## Stated problem A:
Please count the lines in the entries below that contain the string "genus", treating uppercase and lowercase as different, and give only that number.

## Selected extract:

Friday, July 18, 2014

KRE: Not all zags are equal

Update 8/22/2014: KRE closed above its stop/loss level on Aug. 21 and confirmed the exit signal the next trading day. I've exited my bear position for a loss.

The stock price rose 0.09% over the 35-day life of the position, or 0.96% annualized. A small amount, but the position was synthetic short futures constructed from options, a highly leveraged position. The options had a negative 44% yield on debit, or -458.9% annualized.

In the chart below, I've updated the Elliott wave framing, focusing on the period folloiwing the March 21 high that ended the most recent uptrend.

The symbol, by my count, remains in a downtrend and is undergoing a countertrend correction. I've labeled it as an A wave within a Zig-Zag, with five waves internally. However, at this point it could just as well have three waves internally as part of a Flat. Or, potentially, KRE may be tracing out a triangle. It's too early to tell.

## Records for the exercise:
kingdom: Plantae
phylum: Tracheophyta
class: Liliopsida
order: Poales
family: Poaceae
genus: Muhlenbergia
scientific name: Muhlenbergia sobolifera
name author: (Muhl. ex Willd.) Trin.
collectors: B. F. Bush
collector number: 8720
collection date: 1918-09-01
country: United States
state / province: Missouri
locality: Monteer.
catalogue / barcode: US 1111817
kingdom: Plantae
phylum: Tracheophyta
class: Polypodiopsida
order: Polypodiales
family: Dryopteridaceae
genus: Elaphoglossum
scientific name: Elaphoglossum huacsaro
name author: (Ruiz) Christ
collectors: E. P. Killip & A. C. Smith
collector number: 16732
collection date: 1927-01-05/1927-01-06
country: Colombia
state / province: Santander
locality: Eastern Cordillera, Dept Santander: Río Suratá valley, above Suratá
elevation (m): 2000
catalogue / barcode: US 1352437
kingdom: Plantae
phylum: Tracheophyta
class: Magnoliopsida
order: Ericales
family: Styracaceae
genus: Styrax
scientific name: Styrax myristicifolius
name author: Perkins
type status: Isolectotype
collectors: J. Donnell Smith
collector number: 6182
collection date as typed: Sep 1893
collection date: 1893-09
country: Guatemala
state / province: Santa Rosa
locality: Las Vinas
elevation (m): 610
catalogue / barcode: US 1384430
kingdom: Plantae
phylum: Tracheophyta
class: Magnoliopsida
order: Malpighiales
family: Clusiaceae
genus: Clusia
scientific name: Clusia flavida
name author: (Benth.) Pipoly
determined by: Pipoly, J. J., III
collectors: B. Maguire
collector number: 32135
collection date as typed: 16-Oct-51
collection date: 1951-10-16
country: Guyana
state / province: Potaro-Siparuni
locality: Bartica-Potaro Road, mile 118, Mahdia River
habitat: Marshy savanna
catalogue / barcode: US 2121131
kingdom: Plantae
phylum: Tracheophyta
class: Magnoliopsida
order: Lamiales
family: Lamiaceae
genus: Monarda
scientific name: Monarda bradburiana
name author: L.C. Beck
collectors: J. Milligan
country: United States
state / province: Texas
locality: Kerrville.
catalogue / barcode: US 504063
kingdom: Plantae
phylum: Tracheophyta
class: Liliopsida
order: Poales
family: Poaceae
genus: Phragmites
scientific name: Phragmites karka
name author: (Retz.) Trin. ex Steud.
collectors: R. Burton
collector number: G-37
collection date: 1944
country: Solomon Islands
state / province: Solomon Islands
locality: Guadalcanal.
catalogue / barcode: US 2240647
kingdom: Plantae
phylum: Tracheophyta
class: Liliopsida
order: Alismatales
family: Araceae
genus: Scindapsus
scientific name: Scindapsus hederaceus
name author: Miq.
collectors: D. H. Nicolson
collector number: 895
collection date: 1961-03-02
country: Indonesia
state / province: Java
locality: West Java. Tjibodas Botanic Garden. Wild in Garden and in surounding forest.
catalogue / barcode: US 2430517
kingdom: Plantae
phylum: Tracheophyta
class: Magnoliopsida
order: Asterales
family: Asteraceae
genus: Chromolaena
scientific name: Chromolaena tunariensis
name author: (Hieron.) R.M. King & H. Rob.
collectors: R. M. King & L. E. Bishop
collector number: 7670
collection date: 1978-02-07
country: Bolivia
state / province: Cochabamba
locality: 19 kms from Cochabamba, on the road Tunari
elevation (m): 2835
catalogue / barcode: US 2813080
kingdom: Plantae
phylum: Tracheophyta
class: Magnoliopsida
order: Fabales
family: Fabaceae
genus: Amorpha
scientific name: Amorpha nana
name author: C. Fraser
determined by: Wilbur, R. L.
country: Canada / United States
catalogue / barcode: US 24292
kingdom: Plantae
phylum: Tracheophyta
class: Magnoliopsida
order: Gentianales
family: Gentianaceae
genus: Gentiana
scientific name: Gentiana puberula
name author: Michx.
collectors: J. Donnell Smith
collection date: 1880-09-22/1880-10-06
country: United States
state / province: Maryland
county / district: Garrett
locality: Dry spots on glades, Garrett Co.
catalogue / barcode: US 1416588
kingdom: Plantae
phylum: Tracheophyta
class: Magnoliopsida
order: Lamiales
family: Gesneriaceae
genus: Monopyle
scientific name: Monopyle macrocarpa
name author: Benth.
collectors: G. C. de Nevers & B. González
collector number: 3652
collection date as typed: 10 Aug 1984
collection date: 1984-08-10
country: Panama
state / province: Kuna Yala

## Stated problem B:
Write the next part of the KRE trading post above, starting right after its final sentence.

## Right answer A:
11

## Right answer B:
Click on chart to enlarge.
KRE 5 months 4-hour bars
At any rate, it was a shorter-term trade, and my rules got me out with some damage, but far less than it might have been.

KRE's upward move put it above the 10-day price channel, so the symbol won't be placed on the Roll Shelf.


Update 7/18/2014: KRE will close above its opening for the day. However, it came off of its highs and is showing sufficient intra-day downside momentum for me to trade.

I've opened a bear position in KRE, structuring it as a synthetic short future, simultaneously short and long the $39 put that expires Dec. 19.

The SPDR KBE Regional Banking exchange-traded fund (KRE) has broken below its 20-day price channel for the third time  in the past year.

Traditional chart analysis would dismiss KRE's most recent decline as yet another zag in a zig-zag sideways move.

But not all zags are created equal, at least not in their significance.

A structural analysis suggests that KRE each leg down has a wildly different significance, and this 3rd leg begins a significant decline.

The Chart

I've marked the 20-day price channel boundary, as it stood on Thursday, on the right-hand chart, with read arrows marking the three crossings under discussion.

Click on chart to enlarge.
KRE 5 years weekly bars (left), 1 year 2-day bars (right)
Elliott wave analysis shows that the first crossing was a final counter-trend correction near the end of a larger rise that began on Oct. 3, 2011. That movement peaked on March 24 of the current year.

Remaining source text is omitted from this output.